A quadratic equation is a type of polynomial equation of degree two, typically written in the standard form:

• \( ax^2 + bx + c = 0 \)

where \( a \), \( b \), and \( c \) are constants, and \( x \) is the variable. An important aspect of quadratic equations is that they can have two solutions, one solution, or no real solutions depending on the discriminant \( b^2 - 4ac \).

The term "discriminant" might sound complex, but it's simply the expression under the square root in the quadratic formula. If the discriminant is positive, there are two real solutions. If it's zero, there's exactly one real solution, and if negative, the solutions are complex (non-real).

In our specific problem, we have an equation: \(-\frac{1}{2} x^{2}+6 x+13=0\), where \( a = -1/2 \), \( b = 6 \), and \( c = 13 \). By using the quadratic formula, we address each component and calculate the solutions.

Radicals are expressions that include a square root, cube root, or higher roots. When solving quadratic equations, we often encounter a radical within the quadratic formula:

• \( x = \frac{{-b \pm \sqrt{{b^2 - 4ac}}}}{2a} \)

In this formula, the expression under the square root \( b^2 - 4ac \) can be positive, zero, or negative, affecting the type and nature of the solutions.

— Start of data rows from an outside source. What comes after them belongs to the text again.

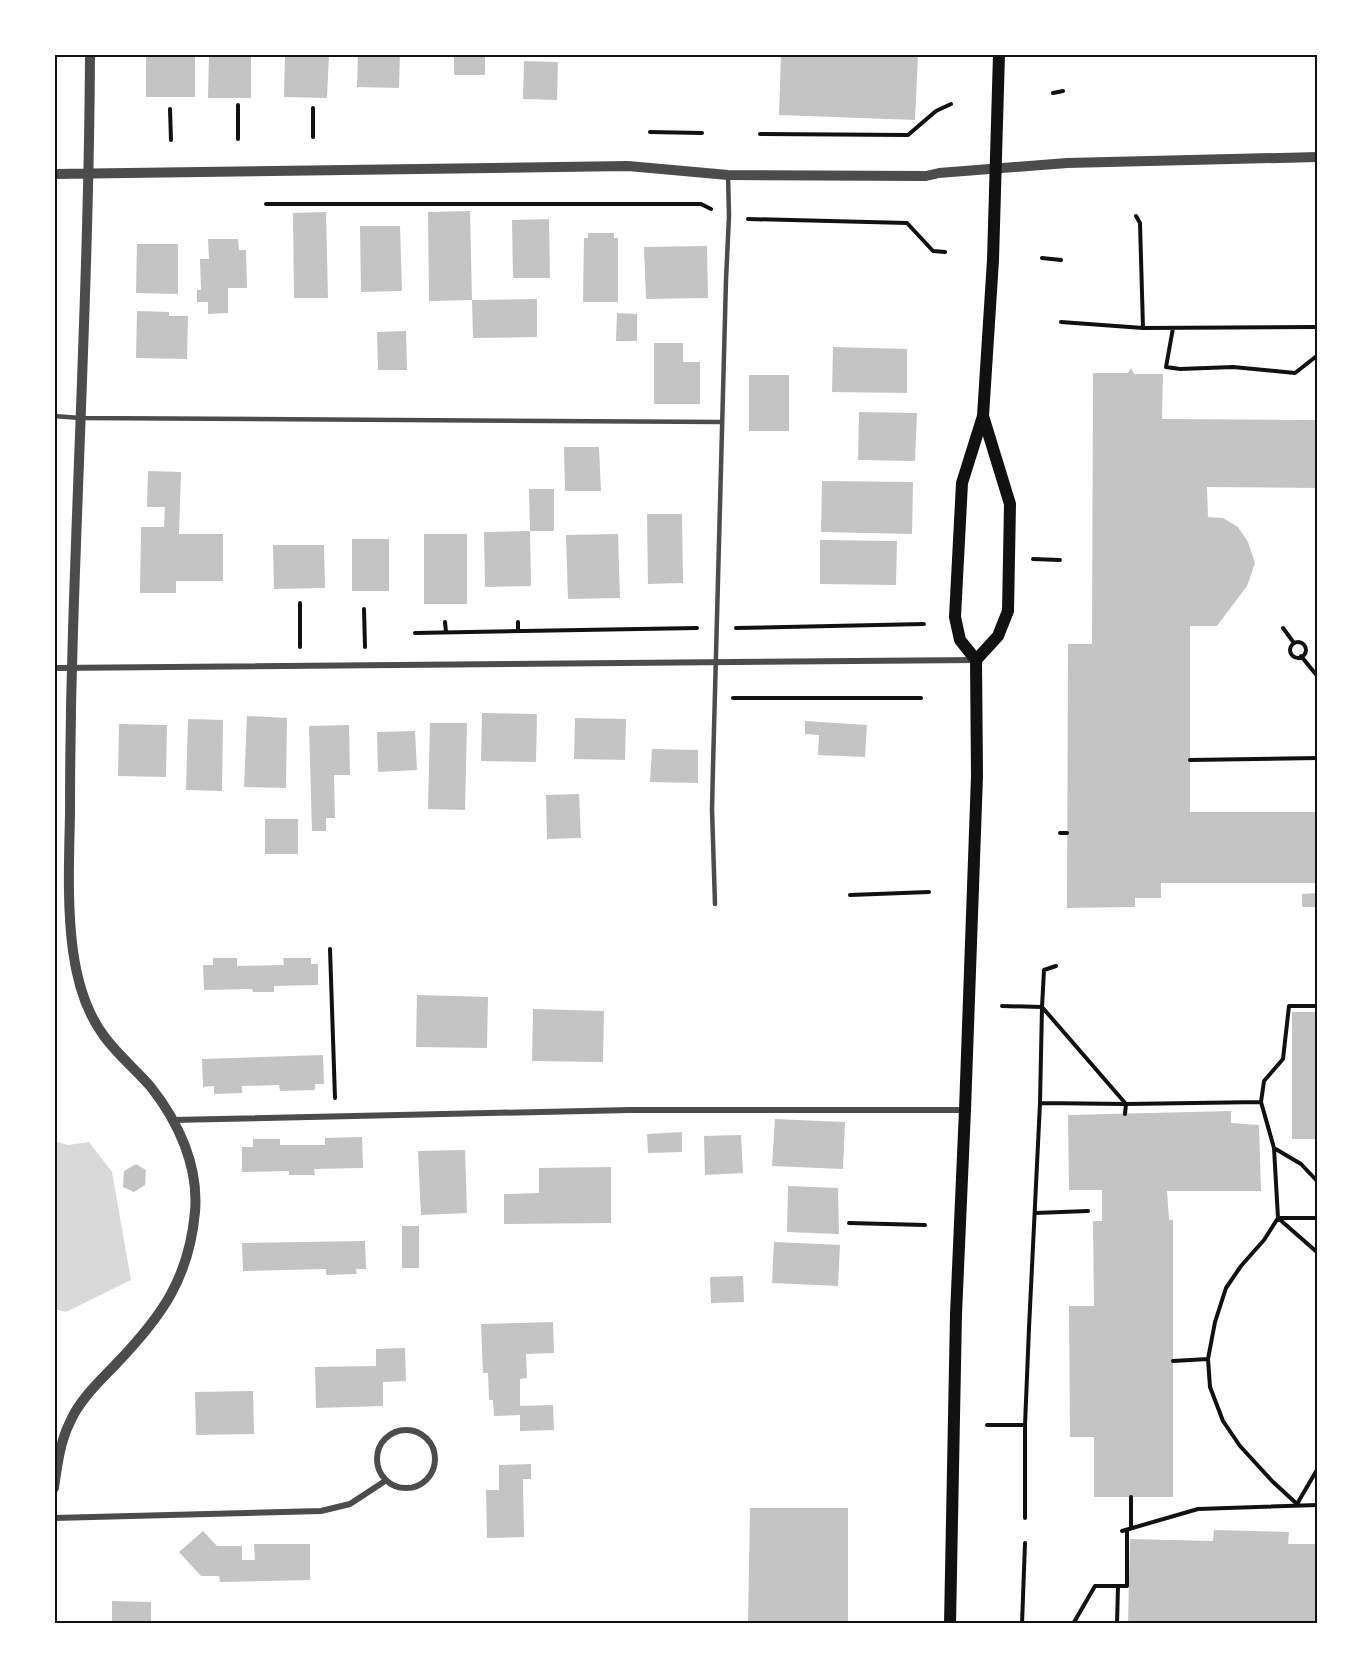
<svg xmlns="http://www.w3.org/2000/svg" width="1372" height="1678" viewBox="0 0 1372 1678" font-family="'Open Sans',sans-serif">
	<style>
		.water { fill: #d9d9d9 }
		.building { fill: #c4c4c4 }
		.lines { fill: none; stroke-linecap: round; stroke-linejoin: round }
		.path { stroke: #111; stroke-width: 4 }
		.service { stroke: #4c4c4c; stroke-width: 4.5 }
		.minor { stroke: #4c4c4c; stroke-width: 6 }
		.tertiary { stroke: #4c4c4c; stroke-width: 10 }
		.secondary { stroke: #111; stroke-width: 12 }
		.neatline { fill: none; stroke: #111; stroke-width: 2 }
	</style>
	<rect width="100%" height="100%" fill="#fff"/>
	<path class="water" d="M54,1141l14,4 21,-3 23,30 19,108 -65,32 -12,-3z"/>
	<path class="building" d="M146,54h49v43h-49z
		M209,54h42v44h-43z
		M285,54h44l-2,44 -43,-1z
		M358,54h42l-1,34 -42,-1z
		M454,54h31v21h-31z
		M781,54h137l-3,66 -136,-5z
		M524,61l34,1 -1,38 -34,-1z
		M470,211l2,89 65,-1v38l-64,1 -1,-38 -43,1 -1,-89z
		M326,212l2,86h-34l-1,-85z
		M549,219l1,59h-37l-1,-58z
		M360,226h40l2,65 -41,1z
		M588,233h26v5h4v64h-35l1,-64h4z
		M208,239h30l1,11h7l1,38h-19v25l-20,1v-12h-11v-12h4l-1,-31h9z
		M137,244h41v50l-42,-1z
		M707,246l1,52 -62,1 -2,-52z
		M137,311l32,1v4h19l-1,43 -51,-1z
		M617,313l20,1v27h-21z
		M406,331l1,39h-29l-1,-38z
		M654,343h29v19h17v42h-46z
		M833,347l74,2v44l-75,-1z
		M1131,368l3,6h29l-1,45 156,1v68l-111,-1 1,30 15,1 15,9 10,15 7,21 -8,23 -30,40h-27v186h128v71h-157v15h-26v9l-68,1 1,-264h24l1,-271h35z
		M749,375h40v56h-40z
		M859,412l58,1 -2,48 -57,-1z
		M564,447h35l2,44h-36z
		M148,471l33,1 -2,62h44v47h-47v12h-36l1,-66h23l1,-20h-18z
		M822,481l91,1 -1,52 -91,-2z
		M529,489h25v42h-24l1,55 -46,1 -1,-55 46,-1z
		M647,514h35l1,69 -35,1z
		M424,534h43v70h-43z
		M618,534l2,64 -52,1 -2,-64z
		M352,539h37v52h-37z
		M820,540l77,1 -1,44 -76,-1z
		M273,545h51l1,43 -51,1z
		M482,713l55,1 -1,48 -55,-1z
		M247,716l40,2 -1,70 -42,-1z
		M575,718l51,1 -1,41 -51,-1z
		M188,719l35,1 -1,71 -36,-1z
		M805,721l62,4 -2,32 -47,-2 1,-20 -14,-1z
		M430,723h37l-2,87 -37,-1z
		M119,724l48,1 -1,52 -48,-1z
		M349,725l1,50h-16l1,43h-9v13h-14l-3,-105z
		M415,731l2,39 -39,2 -1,-40z
		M652,749l46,1v33l-48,-1z
		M579,794l2,44 -34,1 -1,-44z
		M265,819h33v35h-33z
		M1318,893v14h-16v-13z
		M213,958h24v8l47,-1 -1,-7h28v6h7v21l-44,1v6h-21l-1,-3 -48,1 -1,-25h10z
		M417,995l71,2 -1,51 -71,-1z
		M533,1009l71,2 -1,51 -71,-1z
		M1292,1012h26v127h-26z
		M323,1055l1,29h-9v6l-35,1 -1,-6 -37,1v7l-28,1v-8l-11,1 -1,-28z
		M1231,1111v12l28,2 2,66h-94l2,29h4v277h-79v-60h-24l-1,-131h25l-1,-85h9v-31h-33l-1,-75z
		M775,1119l70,3 -2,47 -71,-3z
		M682,1132v20l-34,1 -1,-19z
		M741,1135l2,38 -38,2 -1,-39z
		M362,1137l1,31 -49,1 1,6h-26v-4l-47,1v-25h11v-8h27v6h45v-7z
		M465,1150l2,63 -46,2 -3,-64z
		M136,1164l10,6 -1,15 -11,7 -11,-5 1,-16z
		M611,1167v56l-107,1v-30l35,-1v-25z
		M788,1186l50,2 1,46 -52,-2z
		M402,1226h17v42h-17z
		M365,1241l1,28h-10l1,5 -31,1v-6l-83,2 -1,-28z
		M774,1242l66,3 -2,41 -66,-3z
		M743,1276l1,26 -33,1 -1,-26z
		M553,1322l1,31 -28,1 1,24 -7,1v27l33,-1 1,25 -34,1v-16l-26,1 -1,-16h-4l-1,-27h-5l-2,-49z
		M405,1348l1,33 -23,1v24l-67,2 -1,-41 61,-1v-17z
		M253,1391l1,43 -58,1 -1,-43z
		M531,1464v15h-8l1,58 -37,1 -1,-48h13v-25z
		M750,1508h98v116h-100z
		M1214,1530l75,2 -1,12h30v80h-190l2,-85 83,2z
		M203,1531l14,15h25v14h13l-1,-16h56v36l-90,2 -1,-6h-18l-22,-24z
		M112,1601l39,1v22h-39z
		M195,1621h25v3h-25z"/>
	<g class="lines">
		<path class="path" d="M1053,93l10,-2
			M238,105v34
			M313,108v29
			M170,109l1,31
			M650,132l52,1
			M760,134l148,1 28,-24 15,-7
			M266,204h435l10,5
			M1136,216l4,7 3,105
			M748,219l159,4 26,28 12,1
			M1042,258l19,2
			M1061,322l82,6 175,-1
			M1173,328l-7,39 14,2 53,-2 62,6 23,-18
			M1033,559l27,1
			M300,603v44
			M364,609l1,38
			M445,622l1,10
			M518,622v9
			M736,628l188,-4
			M1283,628l11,15
			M415,633l282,-5
			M1290 650a8 8 0 1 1 16 0a8 8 0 1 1-16 0Z
			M1301,656l17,21
			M733,698h188
			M1190,760l128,-2
			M1060,833h7
			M850,895l79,-3
			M330,949l5,149
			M1002,1006l40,1 84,97 135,-2
			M1318,1006h-29l-6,53 -19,22 -3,21 13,46 27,16 17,18
			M1040,1103l86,1 -1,10
			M1274,1148l4,70 -14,22 -23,26 -15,22 -11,34 -7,37 2,28 13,34 17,25 32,35 25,23 21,-36
			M1035,1213l53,-2
			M1278,1218l40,35
			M1279,1218h39
			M849,1223l76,2
			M1173,1361l35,-2
			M987,1425h38
			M1131,1497v31
			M1025,1518v-93l4,-97 11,-225 2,-96 2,-37 12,-4
			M1122,1531l76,-22 120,-4
			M1022,1624l3,-81
			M1073,1624l22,-38h32v-56
			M1117,1624l1,-38"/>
		<path class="service" d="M54,416l26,2 642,4
			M715,904l-3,-95 1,-42 13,-487 3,-64 -1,-41"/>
		<path class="minor" d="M54,668l922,-8
			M172,1120l458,-10h335
			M377 1459a29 29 0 1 1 58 0a29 29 0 1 1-58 0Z
			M54,1518l267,-7 29,-7 35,-23"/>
		<path class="tertiary" d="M54,174l574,-8 100,9 198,1 13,-3 128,-10 251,-6
			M54,1488c3,-22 6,-46 16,-66 10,-23 30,-41 47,-59 45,-47 72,-85 78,-151 4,-46 -17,-91 -45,-126 -15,-17 -33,-32 -46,-50 -18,-24 -27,-56 -31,-85 -6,-44 -4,-93 -3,-137 0,-61 1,-122 3,-183 6,-192 16,-384 17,-577"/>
		<path class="secondary" d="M976,660l22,-24 10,-25 2,-107 -27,-88
			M950,1624l6,-310 9,-204 12,-334 -1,-116 -16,-20 -5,-23 7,-134 21,-67 10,-156 6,-206"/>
	</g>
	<rect width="1372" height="1678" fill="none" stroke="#ffffff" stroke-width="111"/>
	<rect x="56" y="56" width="1260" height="1566" class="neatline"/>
</svg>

In our exercise, substituting \( a = -1/2 \), \( b = 6 \), and \( c = 13 \), we found that the expression under the square root simplifies to \( \sqrt{62} \). This is a radical term because \( 62 \) is not a perfect square and thus \( \sqrt{62} \) cannot be simplified to an exact numerical value without using a calculator.

We then consider two scenarios from the quadratic formula: one where we add the square root and one where we subtract it, providing two potential solutions. The solutions in radical form were determined as \( x_1 = 6 - \sqrt{62} \) and \( x_2 = 6 + \sqrt{62} \).

Rounding is a process used to simplify numbers to a desired decimal place, making them easier to work with or read. In this exercise, after finding solutions with radicals, it was necessary to round them to the nearest hundredth for clarity and precision.

Each solution \( x_1 \) and \( x_2 \) derived from the quadratic formula involves evaluating the expression containing \( \sqrt{62} \):

• For \( x_1 \), calculate \( 6 - \sqrt{62} \)
• For \( x_2 \), calculate \( 6 + \sqrt{62} \)

After using a calculator, we find the decimal approximations:

• \( x_1 \approx -1.87 \)
• \( x_2 \approx 13.87 \)

Rounding these numbers to the nearest hundredth ensures that we present the solutions in a practical, usable form. This practice is common, especially when dealing with roots and irrational numbers, to maintain both accuracy and simplicity.